Member of Parliament for Balaka West
- In office 9 June 2014 – May 2019

First Lady of Malawi
- In office 1999 – 24 May 2004
- President: Bakili Muluzi
- Preceded by: Annie Chidzira Muluzi
- Succeeded by: Ethel Mutharika

Personal details
- Born: Patricia Fukulani 25 September 1964 Chimpikizo, Balaka District, Malawi
- Died: 10 June 2024 (aged 59) Chikangawa Forest Reserve, Malawi
- Cause of death: Plane crash
- Party: United Transformation Movement (since 2018)
- Other party: Independent (until 2018) United Democratic Front (former)
- Spouse: Bakili Muluzi ​ ​(m. 1987; div. 2011)​
- Children: 5
- Profession: School teacher

= Patricia Shanil Muluzi =

First Lady of Malawi from 1999 to 2004

Patricia Shanil Dzimbiri (formerly Patricia Shanil Muluzi and Shanil Muluzi, ; 25 September 1964 – 10 June 2024) was a Malawian politician, teacher, and First Lady of Malawi from 1999 until 2004 as the then-wife of former President Bakili Muluzi. She later represented the Balaka West Constituency in the National Assembly of Malawi from 2014 to 2019.

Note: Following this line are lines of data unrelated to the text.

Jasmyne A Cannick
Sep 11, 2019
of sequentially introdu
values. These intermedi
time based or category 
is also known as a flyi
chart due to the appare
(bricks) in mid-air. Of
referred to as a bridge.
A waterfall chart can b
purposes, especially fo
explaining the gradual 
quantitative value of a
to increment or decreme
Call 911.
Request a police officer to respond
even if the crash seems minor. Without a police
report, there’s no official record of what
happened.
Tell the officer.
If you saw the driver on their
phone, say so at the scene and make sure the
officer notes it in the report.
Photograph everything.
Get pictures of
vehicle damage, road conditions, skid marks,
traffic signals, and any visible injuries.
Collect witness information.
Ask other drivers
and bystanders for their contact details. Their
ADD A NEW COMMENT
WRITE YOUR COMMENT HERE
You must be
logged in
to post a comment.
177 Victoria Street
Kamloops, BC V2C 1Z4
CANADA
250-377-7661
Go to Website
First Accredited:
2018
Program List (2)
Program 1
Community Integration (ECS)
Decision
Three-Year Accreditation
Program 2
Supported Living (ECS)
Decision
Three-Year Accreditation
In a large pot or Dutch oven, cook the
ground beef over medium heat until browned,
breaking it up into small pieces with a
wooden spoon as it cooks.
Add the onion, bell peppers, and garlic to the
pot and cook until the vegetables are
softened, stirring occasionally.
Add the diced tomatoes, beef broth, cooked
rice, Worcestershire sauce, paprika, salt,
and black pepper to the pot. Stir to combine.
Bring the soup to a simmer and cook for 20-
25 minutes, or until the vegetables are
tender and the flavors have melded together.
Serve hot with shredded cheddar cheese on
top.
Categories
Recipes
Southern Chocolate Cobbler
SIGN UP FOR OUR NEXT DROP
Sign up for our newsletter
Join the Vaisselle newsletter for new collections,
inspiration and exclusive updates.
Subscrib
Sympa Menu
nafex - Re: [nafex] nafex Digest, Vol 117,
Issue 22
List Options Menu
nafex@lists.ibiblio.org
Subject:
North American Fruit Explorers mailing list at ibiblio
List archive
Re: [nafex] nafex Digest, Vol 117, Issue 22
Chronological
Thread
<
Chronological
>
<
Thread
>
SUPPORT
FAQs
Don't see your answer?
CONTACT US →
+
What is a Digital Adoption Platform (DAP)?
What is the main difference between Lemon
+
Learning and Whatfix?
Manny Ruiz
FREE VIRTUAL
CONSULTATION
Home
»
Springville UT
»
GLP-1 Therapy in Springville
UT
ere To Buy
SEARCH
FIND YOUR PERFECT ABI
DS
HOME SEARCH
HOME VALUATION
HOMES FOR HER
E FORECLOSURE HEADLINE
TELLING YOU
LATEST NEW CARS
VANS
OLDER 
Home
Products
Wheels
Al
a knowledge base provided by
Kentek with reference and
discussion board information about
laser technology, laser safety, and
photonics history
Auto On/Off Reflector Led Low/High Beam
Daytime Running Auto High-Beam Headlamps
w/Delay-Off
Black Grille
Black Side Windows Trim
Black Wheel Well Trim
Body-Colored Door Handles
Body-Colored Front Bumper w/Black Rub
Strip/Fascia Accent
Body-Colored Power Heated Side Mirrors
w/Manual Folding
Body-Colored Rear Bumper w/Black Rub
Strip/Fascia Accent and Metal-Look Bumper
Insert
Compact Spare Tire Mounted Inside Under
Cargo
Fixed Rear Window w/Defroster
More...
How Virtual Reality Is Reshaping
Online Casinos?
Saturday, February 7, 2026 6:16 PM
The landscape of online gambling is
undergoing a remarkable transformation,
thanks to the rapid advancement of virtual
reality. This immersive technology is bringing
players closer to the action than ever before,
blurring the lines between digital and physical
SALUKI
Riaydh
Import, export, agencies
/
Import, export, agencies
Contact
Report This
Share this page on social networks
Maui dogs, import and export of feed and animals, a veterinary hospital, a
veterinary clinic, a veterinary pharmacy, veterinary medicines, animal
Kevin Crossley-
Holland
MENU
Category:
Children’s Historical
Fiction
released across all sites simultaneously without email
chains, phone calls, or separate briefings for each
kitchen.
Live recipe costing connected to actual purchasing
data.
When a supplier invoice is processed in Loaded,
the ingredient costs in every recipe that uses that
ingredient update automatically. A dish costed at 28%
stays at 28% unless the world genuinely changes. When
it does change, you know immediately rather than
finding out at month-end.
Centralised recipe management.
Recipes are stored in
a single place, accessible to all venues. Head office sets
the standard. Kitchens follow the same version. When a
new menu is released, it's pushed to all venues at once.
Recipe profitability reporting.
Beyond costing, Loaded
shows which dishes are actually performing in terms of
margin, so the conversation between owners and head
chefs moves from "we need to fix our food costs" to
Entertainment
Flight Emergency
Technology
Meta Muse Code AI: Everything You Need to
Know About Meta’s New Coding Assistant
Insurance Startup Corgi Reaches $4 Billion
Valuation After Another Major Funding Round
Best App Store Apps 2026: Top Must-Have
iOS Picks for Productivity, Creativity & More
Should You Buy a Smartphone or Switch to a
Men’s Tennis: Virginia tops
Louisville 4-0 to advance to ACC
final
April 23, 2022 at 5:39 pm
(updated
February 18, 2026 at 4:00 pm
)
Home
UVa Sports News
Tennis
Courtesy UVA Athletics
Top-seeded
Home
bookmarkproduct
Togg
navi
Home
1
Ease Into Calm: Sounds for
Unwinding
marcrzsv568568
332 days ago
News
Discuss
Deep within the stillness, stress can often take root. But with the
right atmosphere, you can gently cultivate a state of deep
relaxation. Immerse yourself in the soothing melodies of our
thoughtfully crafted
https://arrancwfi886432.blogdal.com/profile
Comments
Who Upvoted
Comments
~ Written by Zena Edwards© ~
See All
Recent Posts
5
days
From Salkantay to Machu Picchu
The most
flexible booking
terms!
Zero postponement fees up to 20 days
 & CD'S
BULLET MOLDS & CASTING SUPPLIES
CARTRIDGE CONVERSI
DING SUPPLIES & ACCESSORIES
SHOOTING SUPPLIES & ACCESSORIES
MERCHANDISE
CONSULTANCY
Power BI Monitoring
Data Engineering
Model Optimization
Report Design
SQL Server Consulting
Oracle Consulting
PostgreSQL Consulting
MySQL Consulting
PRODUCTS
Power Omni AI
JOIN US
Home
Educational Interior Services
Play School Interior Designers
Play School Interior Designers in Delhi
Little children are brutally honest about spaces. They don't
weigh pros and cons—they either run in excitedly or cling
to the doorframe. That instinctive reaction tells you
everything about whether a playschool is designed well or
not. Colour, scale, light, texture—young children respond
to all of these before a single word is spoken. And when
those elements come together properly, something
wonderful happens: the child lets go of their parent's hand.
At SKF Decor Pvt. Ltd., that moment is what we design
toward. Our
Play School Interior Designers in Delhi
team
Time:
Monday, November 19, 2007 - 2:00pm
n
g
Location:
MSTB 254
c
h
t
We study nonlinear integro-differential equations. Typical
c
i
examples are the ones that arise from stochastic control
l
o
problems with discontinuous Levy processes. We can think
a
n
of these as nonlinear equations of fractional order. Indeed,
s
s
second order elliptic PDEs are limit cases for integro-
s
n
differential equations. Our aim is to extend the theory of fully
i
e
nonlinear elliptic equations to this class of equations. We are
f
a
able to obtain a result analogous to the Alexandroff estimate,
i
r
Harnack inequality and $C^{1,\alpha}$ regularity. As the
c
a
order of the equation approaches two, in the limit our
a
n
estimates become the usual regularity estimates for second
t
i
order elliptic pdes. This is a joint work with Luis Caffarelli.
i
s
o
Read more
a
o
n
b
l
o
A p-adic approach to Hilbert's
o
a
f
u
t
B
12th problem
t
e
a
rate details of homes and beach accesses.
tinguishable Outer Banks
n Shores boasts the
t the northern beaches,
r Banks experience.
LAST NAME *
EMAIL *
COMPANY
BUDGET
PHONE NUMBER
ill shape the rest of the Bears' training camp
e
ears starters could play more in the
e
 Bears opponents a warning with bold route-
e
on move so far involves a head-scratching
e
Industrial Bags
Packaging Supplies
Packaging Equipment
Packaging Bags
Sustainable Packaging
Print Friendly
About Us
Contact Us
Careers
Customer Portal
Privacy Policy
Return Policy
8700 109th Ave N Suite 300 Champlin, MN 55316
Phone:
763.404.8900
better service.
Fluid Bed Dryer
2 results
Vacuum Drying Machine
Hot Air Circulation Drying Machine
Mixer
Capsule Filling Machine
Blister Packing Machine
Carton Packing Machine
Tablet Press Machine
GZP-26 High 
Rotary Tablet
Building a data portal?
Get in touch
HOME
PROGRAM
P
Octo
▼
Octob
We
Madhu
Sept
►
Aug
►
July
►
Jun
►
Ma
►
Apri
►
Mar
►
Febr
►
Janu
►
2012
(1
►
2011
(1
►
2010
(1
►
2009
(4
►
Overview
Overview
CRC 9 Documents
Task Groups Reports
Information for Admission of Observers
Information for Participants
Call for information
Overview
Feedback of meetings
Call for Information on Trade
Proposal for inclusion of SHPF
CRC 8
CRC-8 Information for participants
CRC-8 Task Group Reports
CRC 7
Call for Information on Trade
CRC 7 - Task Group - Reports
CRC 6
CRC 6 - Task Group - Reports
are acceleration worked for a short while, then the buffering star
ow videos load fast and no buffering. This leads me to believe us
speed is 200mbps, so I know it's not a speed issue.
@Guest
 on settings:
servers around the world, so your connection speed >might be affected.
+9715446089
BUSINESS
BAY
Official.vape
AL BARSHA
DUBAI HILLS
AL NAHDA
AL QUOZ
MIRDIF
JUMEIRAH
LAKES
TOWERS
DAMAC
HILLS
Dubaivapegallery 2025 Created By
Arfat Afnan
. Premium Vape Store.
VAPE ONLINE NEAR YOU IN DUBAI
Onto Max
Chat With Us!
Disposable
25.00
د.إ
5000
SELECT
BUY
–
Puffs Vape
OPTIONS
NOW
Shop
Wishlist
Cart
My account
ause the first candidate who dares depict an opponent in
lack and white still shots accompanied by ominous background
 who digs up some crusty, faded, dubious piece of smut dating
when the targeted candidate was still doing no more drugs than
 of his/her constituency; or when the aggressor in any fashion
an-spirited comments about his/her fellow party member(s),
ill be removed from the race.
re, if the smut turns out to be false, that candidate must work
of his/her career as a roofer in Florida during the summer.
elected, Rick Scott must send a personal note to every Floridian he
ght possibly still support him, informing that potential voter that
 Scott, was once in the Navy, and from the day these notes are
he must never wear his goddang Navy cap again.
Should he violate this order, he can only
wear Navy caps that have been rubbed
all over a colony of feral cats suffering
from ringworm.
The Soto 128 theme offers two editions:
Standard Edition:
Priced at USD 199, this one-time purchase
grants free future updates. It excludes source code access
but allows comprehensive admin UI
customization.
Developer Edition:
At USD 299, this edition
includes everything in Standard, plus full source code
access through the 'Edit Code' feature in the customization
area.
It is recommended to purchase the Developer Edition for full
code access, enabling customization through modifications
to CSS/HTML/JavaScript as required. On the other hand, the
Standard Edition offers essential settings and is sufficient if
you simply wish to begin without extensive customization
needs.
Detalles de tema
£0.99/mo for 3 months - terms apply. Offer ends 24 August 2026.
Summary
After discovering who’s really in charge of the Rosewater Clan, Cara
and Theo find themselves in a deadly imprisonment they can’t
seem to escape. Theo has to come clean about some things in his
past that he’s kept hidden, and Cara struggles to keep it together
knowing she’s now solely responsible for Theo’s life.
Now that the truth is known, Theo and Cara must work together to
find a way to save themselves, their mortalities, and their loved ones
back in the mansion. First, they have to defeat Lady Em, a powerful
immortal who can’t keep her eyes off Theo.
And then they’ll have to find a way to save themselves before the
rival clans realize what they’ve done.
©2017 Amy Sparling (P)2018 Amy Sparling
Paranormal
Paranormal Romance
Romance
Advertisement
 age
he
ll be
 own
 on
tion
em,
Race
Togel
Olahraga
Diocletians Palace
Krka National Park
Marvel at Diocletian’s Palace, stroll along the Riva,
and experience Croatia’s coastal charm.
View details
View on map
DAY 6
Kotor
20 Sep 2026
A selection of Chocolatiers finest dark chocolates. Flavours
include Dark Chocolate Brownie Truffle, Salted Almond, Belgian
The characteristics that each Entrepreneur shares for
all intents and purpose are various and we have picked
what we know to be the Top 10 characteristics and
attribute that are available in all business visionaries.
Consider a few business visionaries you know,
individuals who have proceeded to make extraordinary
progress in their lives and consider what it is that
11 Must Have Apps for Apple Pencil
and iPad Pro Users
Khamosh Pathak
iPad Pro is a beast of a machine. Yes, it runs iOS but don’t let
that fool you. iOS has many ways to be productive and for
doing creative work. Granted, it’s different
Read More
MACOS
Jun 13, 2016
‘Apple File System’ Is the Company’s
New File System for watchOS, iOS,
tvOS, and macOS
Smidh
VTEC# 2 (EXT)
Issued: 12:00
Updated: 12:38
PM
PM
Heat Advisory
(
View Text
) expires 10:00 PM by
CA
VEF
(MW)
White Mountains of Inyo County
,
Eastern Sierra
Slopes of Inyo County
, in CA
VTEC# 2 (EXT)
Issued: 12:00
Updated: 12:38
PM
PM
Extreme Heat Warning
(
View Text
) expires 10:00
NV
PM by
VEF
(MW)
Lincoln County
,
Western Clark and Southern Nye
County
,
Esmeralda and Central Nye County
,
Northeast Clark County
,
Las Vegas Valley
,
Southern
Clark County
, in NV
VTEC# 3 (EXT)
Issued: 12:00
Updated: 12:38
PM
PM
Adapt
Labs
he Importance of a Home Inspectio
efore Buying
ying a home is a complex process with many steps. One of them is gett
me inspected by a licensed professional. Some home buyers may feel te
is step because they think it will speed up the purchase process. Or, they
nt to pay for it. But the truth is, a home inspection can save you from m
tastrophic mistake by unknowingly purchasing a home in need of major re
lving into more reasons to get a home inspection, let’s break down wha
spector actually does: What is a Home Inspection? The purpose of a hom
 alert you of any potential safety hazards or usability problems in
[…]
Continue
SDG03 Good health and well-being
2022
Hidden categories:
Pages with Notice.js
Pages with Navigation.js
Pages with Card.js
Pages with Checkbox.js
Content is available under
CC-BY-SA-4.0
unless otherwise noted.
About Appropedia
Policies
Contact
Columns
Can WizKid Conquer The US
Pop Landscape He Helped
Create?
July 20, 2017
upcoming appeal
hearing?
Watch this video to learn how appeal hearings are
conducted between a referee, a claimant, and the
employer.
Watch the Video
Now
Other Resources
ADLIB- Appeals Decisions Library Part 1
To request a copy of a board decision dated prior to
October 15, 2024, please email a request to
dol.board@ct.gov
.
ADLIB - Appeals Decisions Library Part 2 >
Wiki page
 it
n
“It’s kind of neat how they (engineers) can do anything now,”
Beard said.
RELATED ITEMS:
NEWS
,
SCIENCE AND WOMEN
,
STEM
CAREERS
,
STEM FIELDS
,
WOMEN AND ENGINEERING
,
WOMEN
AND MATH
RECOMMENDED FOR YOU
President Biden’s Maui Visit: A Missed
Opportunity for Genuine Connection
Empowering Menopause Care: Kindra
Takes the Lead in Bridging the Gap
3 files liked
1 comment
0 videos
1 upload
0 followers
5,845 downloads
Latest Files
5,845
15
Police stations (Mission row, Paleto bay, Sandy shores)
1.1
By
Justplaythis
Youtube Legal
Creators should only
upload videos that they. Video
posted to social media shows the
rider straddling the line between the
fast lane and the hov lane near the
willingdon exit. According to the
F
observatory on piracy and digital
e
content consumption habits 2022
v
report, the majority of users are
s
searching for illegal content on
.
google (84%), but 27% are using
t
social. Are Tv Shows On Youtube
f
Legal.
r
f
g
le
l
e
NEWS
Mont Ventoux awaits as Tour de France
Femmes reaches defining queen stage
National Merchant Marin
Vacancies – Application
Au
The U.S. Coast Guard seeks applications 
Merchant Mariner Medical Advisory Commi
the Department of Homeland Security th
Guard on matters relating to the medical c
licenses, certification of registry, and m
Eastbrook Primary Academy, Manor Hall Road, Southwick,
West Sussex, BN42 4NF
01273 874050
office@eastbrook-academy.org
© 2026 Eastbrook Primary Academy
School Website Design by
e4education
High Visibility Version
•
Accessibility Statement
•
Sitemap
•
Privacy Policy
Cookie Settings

==Early and personal life==
Dzimbiri was born Patricia Fukulani in the village of Chimpikizo, Traditional Authority Nsamala, Balaka District, Malawi, on 25 September 1964. She was the seventh child born to David and Sylvia Fukulani, a Roman Catholic couple from Chimpikizo.

Dzimbiri described herself as a "staunch Catholic" in a 2014 interview with The Nation newspaper.

== Marriage==
Although the couple had been married in 1987 and when Muluzi was running for Presidency, she lived secretly and out of the public eye. After Bakili Muluzi became president in 1994, she lived in a presidential residence near Zomba. She made her first public appearance a day before the couple's second wedding.

Their second wedding took place in Malawi on 9 October 1999. Their lavish public wedding caused much criticism because the President's economic policies had led to a downturn in the economy. It included 3,000 guests, including Presidents Robert Mugabe of Zimbabwe, Frederick Chiluba of Zambia, Joaquim Chissano of Mozambique, Pierre Buyoya of Burundi, and King Mswati III of Swaziland. During the wedding, 29 cows were slaughtered. Free beer, food, and live music were made available in several hotels at cost to the state. The wedding was estimated to have cost 15 million kwacha ($335,000). The head of the wedding committee, Dumiso Mulani, noted that the president had spent some five million kwacha of his own money. The opposition, however, boycotted the event, and many mailed back their invitations in what Hetherwick Ntaba, secretary of the Malawi Congress Party and Alliance for Democracy called "the plunder of public money".

== Family ==
Muluzi had five children with Bakili Muluzi, twins, Carlucci and Edna born in 1988, followed by Zake born in 1989 and then Lucy born in 1990, finally with Tiyamike born in 1992. She was married to Muluzi in 1987 and became his second wife. As Muslims, Muluzi was married to Annie Muluzi at the time they got married and they were in a polygamous marriage arrangement. She became the second First Lady when Muluzi was elected president. Muluzi divorced his first wife, and the official First Lady, though in 1999 and remarried Patricia Muluzi in a lavish symbolic public nikkha ceremony that was criticized due to its cost in order to make her the official First Lady of Malawi. In 2011, Shanil announced that she was ending her marriage due to undisclosed reasons.

== Political career ==
Following her divorce from Muluzi, she utilized her maiden name, Patricia Shanil Dzimbiri, rather than her former husband's last name.

Dzimbiri was a schoolteacher. In 2014, Dzimbiri was elected to the National Assembly of Malawi, representing Balaka West, as an independent candidate, defeating five other candidates for the seat. She was sworn into office on 9 June 2014 at the New Parliament Building in Lilongwe.

Dzimbiri lost her 2019 re-election bid in Balaka West to Bertha Ndebele of the Democratic Progressive Party.

In July 2018, Dzimbiri became director of women for the newly established United Transformation Movement party (UTM). She also worked as the personal advisor on women's affairs to Vice President Saulos Chilima from 2020 until her death in June 2024.

== Death ==

On 10 June 2024, Dzimbiri was among nine people who disappeared after an aircraft carrying Vice-President Saulos Chilima disappeared from radar in Chikangawa Forest Reserve in Mzimba District while on their way to attend the funeral of former government minister Ralph Kasambara, prompting a search and rescue operation. Their aircraft was found to have crashed the next day, with authorities confirming the deaths of Muluzi and everyone else on board. She was buried on 14 June in Chimpikizo following a memorial ceremony that was attended by former presidents Bakili Muluzi and Joyce Banda.